Check full email addresses for signs of spoofing, see if there are any missing details like order numbers or delivery estimates, and look for aggressive language that demands you act fast. These, among some others, are clear signs of attempted scams.
How to identify fake orders?
Check your bank statements to see if there are any charges that the fake order confirmation assumes. You can also check the order history on the retailer’s official page (which you should enter manually rather than clicking anything in the suspicious email). If the data in your bank or account doesn’t match, it’s a scam email.
How to spot a fake purchase order?
Fake purchase orders lack specific data on the items you allegedly purchased.
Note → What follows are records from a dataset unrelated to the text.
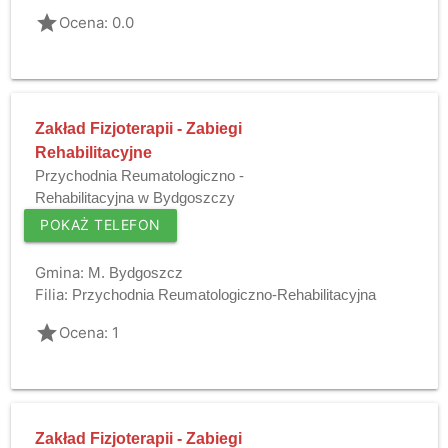
grade
Ocena: 0.0
Zakład Fizjoterapii - Zabiegi
Rehabilitacyjne
Przychodnia Reumatologiczno -
Rehabilitacyjna w Bydgoszczy
POKAŻ TELEFON
Gmina:
M. Bydgoszcz
Filia:
Przychodnia Reumatologiczno-Rehabilitacyjna
grade
Ocena: 1
Zakład Fizjoterapii - Zabiegi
If there are no specific details like order data, product quantities, specific descriptions, and other details that a legitimate email would include, you should disregard and report the email.
How to make an order confirmation?
Use an email marketing platform like Omnisend to automate the entire process. You can add personalized greetings, specific order summaries, support details, and more. On top of that, you’ll need to set up domain authentication so your sender reputation remains intact and scammers can’t impersonate you.
What should I do if I clicked a link in a fake order confirmation email?
Disconnect from the internet immediately to prevent potentially malicious downloads, run a full antivirus scan, and change your passwords on a different, safe device. Also, keep an eye on your bank accounts in case there are any unauthorized charges and report any incidents.
How do I stop scammers from impersonating my store’s email domain?
First, configure SPF, DKIM, and DMARC authentication records in your DNS settings. This way, you’ll prevent unauthorized senders from sending messages on your behalf and ensure your brand reputation stays intact.